What needs to be done –
Your output should be everything below from the line containing "fx_px: 1365" down to the line containing "focal_mm: 5.7", both ends included, copied exactly, with pictures left out.

☆ ☆ ☆ ☆ ☆

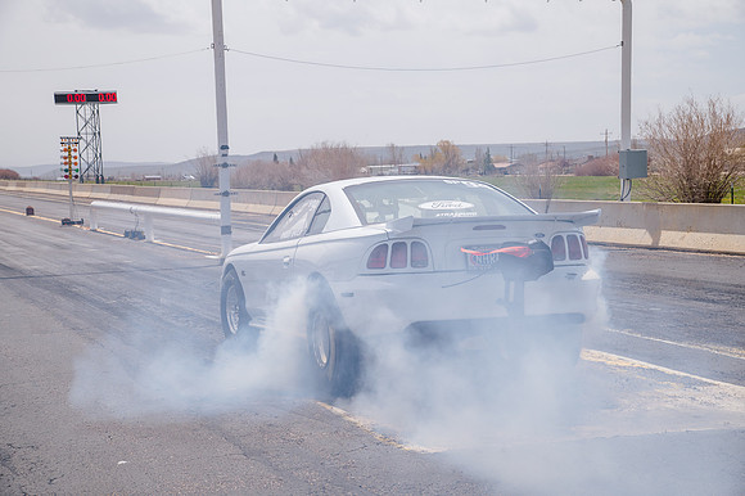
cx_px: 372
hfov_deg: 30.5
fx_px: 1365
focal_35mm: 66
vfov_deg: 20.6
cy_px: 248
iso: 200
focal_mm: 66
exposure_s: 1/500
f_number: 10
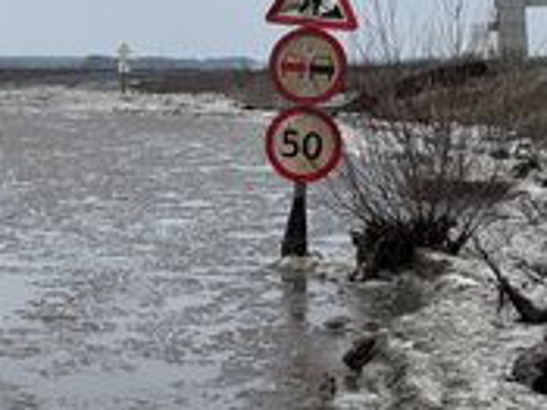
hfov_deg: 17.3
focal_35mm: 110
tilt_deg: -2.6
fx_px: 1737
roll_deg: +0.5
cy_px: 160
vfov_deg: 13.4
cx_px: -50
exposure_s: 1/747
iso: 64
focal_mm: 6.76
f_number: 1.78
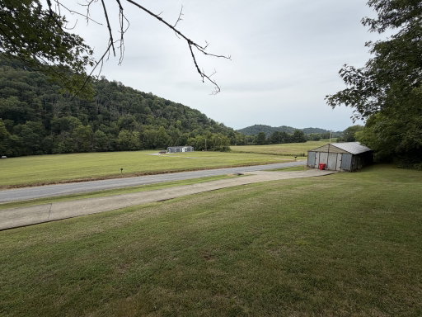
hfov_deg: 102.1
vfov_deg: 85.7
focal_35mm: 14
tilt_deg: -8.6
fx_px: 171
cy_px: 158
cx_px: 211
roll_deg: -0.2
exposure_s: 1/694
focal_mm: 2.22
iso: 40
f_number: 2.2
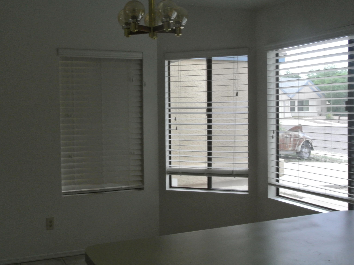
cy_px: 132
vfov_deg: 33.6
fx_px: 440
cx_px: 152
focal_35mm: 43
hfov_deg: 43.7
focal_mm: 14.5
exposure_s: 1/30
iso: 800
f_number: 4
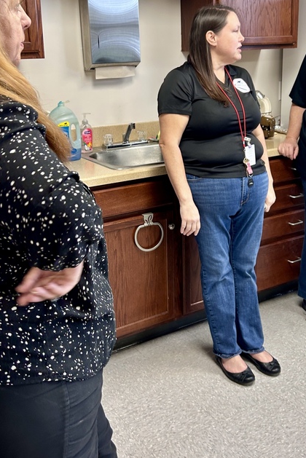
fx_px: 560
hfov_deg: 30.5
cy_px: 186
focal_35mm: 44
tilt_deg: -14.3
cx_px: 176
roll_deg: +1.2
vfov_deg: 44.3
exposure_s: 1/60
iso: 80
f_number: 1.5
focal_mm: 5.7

☆ ☆ ☆ ☆ ☆

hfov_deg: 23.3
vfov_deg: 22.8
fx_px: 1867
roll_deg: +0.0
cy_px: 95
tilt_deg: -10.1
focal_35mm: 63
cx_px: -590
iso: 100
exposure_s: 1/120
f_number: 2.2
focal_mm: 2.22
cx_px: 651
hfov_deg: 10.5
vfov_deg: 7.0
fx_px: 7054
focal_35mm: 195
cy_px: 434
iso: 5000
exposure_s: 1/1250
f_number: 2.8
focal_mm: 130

☆ ☆ ☆ ☆ ☆

Exercise response –
fx_px: 1365
focal_35mm: 66
vfov_deg: 20.6
cy_px: 248
iso: 200
focal_mm: 66
exposure_s: 1/500
f_number: 10
hfov_deg: 17.3
focal_35mm: 110
tilt_deg: -2.6
fx_px: 1737
roll_deg: +0.5
cy_px: 160
vfov_deg: 13.4
cx_px: -50
exposure_s: 1/747
iso: 64
focal_mm: 6.76
f_number: 1.78
hfov_deg: 102.1
vfov_deg: 85.7
focal_35mm: 14
tilt_deg: -8.6
fx_px: 171
cy_px: 158
cx_px: 211
roll_deg: -0.2
exposure_s: 1/694
focal_mm: 2.22
iso: 40
f_number: 2.2
cy_px: 132
vfov_deg: 33.6
fx_px: 440
cx_px: 152
focal_35mm: 43
hfov_deg: 43.7
focal_mm: 14.5
exposure_s: 1/30
iso: 800
f_number: 4
fx_px: 560
hfov_deg: 30.5
cy_px: 186
focal_35mm: 44
tilt_deg: -14.3
cx_px: 176
roll_deg: +1.2
vfov_deg: 44.3
exposure_s: 1/60
iso: 80
f_number: 1.5
focal_mm: 5.7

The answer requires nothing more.